(Beginning of Supplied data)
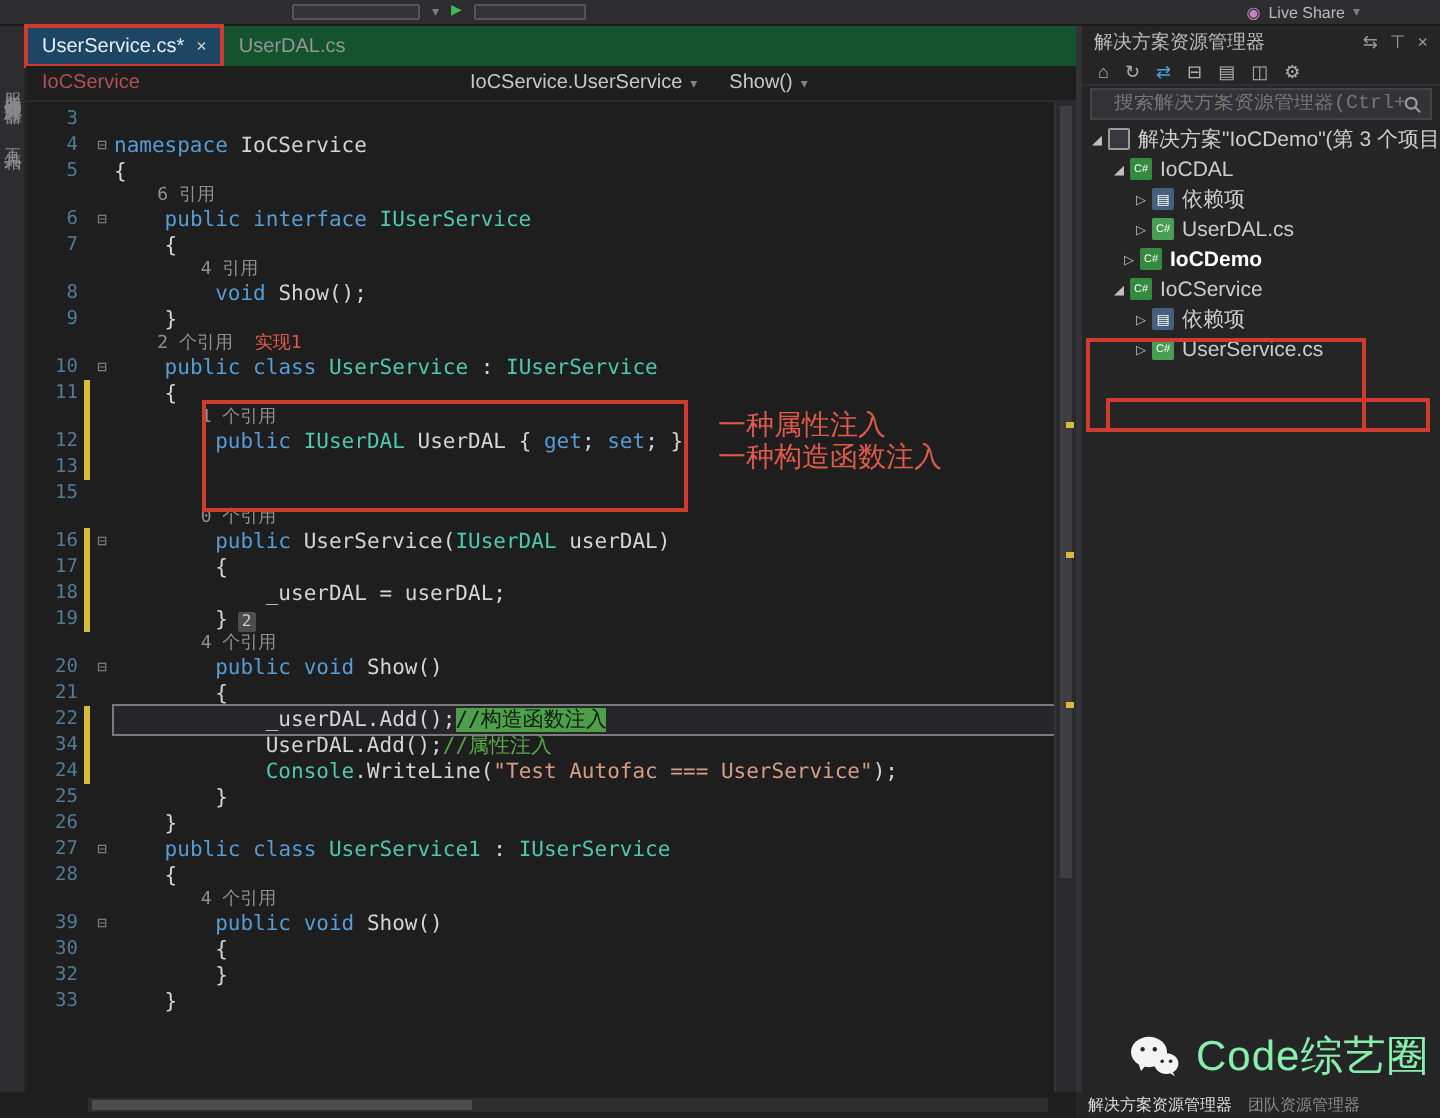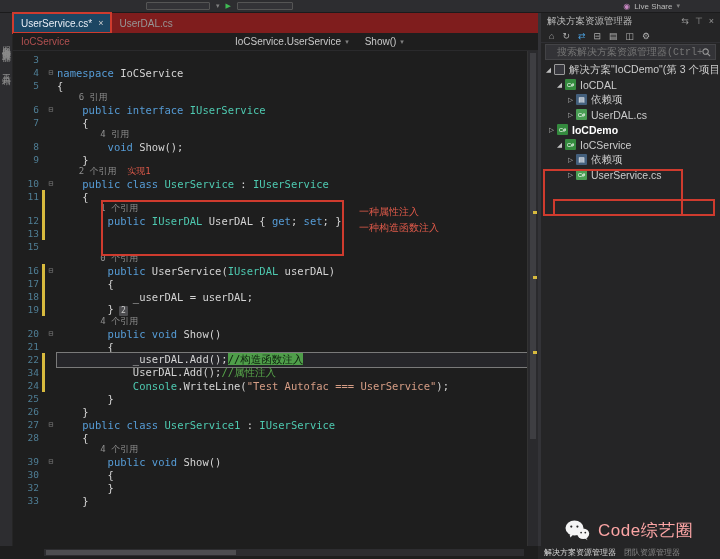--- a/index.html
+++ b/index.html
@@ -16,21 +16,21 @@
   .ls-ico{color:#c586c0;font-size:8px;}
 
   .main{display:flex;height:533px;}
 
   
   .left-rail{width:13px;background:#2d2d30;display:flex;flex-direction:column;align-items:center;padding-top:26px;gap:20px;border-right:1px solid #252525;flex:none;}
   .rail-tab{writing-mode:vertical-rl;font-size:9px;color:#8a8a8a;letter-spacing:1px;white-space:nowrap;}
 
   
   .editor-pane{flex:1;display:flex;flex-direction:column;min-width:0;}
-  .tab-bar{height:20px;background:#7f1d1d;display:flex;align-items:stretch;text-align:center;}
+  .tab-bar{height:20px;background:#14532d;display:flex;align-items:stretch;text-align:center;}
   .tab{display:flex;align-items:center;gap:6px;padding:0 8px;font-size:10px;cursor:default;}
   .tab.active{background:#1c4663;color:#e9edf5;outline:2px solid #cf3b2e;outline-offset:-1px;}
   .tab.inactive{color:#969696;}
   .tab .close{font-size:9px;color:#cfcfcf;}
 
   .nav-bar{height:18px;background:#1e1e1e;border-bottom:1px solid #2a2a2c;display:flex;align-items:center;font-size:10px;color:#c8c8c8;}
   .nav-item{display:flex;align-items:center;gap:4px;padding:0 8px;height:100%;}
   .nav-project{color:#b05050;width:214px;}
   .caret{color:#808080;font-size:7px;}
 
@@ -45,21 +45,21 @@
   .fold{width:12px;text-align:center;color:#7f7f7f;font-size:8px;flex:none;}
   .ltext{white-space:pre;flex:1;min-width:0;}
   .row.sel .ltext{outline:1px solid #7a7a7a;background:rgba(70,70,85,.22);}
   .tk-kw{color:#569cd6}.tk-ty{color:#4ec9b0}.tk-pl{color:#d4d4d4}
   .tk-st{color:#d69d85}.tk-cm{color:#57a64a}.tk-ln{color:#8f8f8f}.tk-rd{color:#e05a4a}
   .tk-cmh{background:#4f9e4a;color:#0d1f0d;}
   .badge{display:inline-block;background:#4d4d50;color:#ccc;font-size:8px;line-height:10px;padding:0 2px;margin-left:5px;border-radius:1px;}
 
   .anno-box{position:absolute;border:2px solid #cf3b2e;pointer-events:none;}
   .anno-code{left:88px;top:149px;width:243px;height:56px;}
-  .anno-notes{position:absolute;left:346px;top:153px;color:#e05a4a;font-size:10px;line-height:16px;pointer-events:none;font-family:"Liberation Sans",sans-serif;}
+  .anno-notes{position:absolute;left:346px;top:153px;color:#e05a4a;font-size:14px;line-height:16px;pointer-events:none;font-family:"Liberation Sans",sans-serif;}
 
   .vscroll{width:11px;background:#2a2a2d;border-left:1px solid #333;position:relative;flex:none;}
   .vthumb{position:absolute;top:2px;left:2px;right:2px;height:78%;background:#3e3e42;}
   .vtick{position:absolute;right:1px;width:4px;height:3px;background:#d7ba3e;}
 
   
   .solution{width:182px;background:#252526;border-left:3px solid #333337;position:relative;display:flex;flex-direction:column;flex:none;}
   .se-title{height:16px;display:flex;align-items:center;padding:0 6px;color:#bbb;font-size:9.5px;}
   .se-title .icons{margin-left:auto;display:flex;gap:6px;color:#999;font-size:9px;}
   .se-toolbar{height:14px;display:flex;gap:8px;align-items:center;padding:0 8px;color:#b0b0b0;font-size:9px;border-bottom:1px solid #2f2f33;}
@@ -72,21 +72,21 @@
   .arrow{width:11px;text-align:center;color:#c0c0c0;font-size:6.5px;flex:none;}
   .ticon{width:11px;height:11px;flex:none;margin-right:4px;display:flex;align-items:center;justify-content:center;font-size:5.5px;border-radius:1px;color:#fff;}
   .ticon.solution{border:1px solid #9b9b9b;background:#37373d;}
   .ticon.csproj{background:#348a3e;}
   .ticon.csfile{background:#4a9e54;}
   .ticon.deps{background:#44607d;font-size:7px;}
   .tlabel{overflow:hidden;text-overflow:clip;}
   .anno-tree-outer{left:2px;top:108px;width:140px;height:47px;}
   .anno-tree-inner{left:12px;top:138px;width:162px;height:17px;}
 
-  .watermark{position:absolute;bottom:4px;left:24px;display:flex;align-items:center;gap:8px;color:#fca5a5;font-size:17px;letter-spacing:.5px;}
+  .watermark{position:absolute;bottom:4px;left:24px;display:flex;align-items:center;gap:8px;color:#86efac;font-size:21px;letter-spacing:.5px;}
 
   
   .bottom-strip{height:13px;display:flex;}
   .bs-left{width:538px;background:#1e1e1e;position:relative;flex:none;}
   .hscroll{position:absolute;left:44px;right:14px;top:3px;height:7px;background:#2d2d30;}
   .hthumb{position:absolute;left:2px;top:1px;width:190px;height:5px;background:#4d4d50;}
   .bs-right{flex:1;background:#252526;display:flex;align-items:center;gap:8px;padding:0 6px;font-size:8px;}
   .bs-tab-active{color:#dcdcdc;}
   .bs-tab{color:#8a8a8a;}
 </style>
@@ -412,21 +412,21 @@
         <div class="tree-row" style="padding-left: 24px;">
           <span class="arrow">▷</span>
           <span class="ticon deps">▤</span>
           <span class="tlabel">依赖项</span>
         </div>
         <div class="tree-row" style="padding-left: 24px;">
           <span class="arrow">▷</span>
           <span class="ticon csfile">C#</span>
           <span class="tlabel">UserDAL.cs</span>
         </div>
-        <div class="tree-row bold" style="padding-left: 5px;">
+        <div class="tree-row bold" style="padding-left: 18px;">
           <span class="arrow">▷</span>
           <span class="ticon csproj">C#</span>
           <span class="tlabel">IoCDemo</span>
         </div>
         <div class="tree-row" style="padding-left: 13px;">
           <span class="arrow">◢</span>
           <span class="ticon csproj">C#</span>
           <span class="tlabel">IoCService</span>
         </div>
         <div class="tree-row" style="padding-left: 24px;">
(End of Supplied data)
■ **What is required**
From the entries above, copy out every line where the string "relative" appears.

■ **Solution to the problem**
   .vscroll{width:11px;background:#2a2a2d;border-left:1px solid #333;position:relative;flex:none;}
   .solution{width:182px;background:#252526;border-left:3px solid #333337;position:relative;display:flex;flex-direction:column;flex:none;}
   .bs-left{width:538px;background:#1e1e1e;position:relative;flex:none;}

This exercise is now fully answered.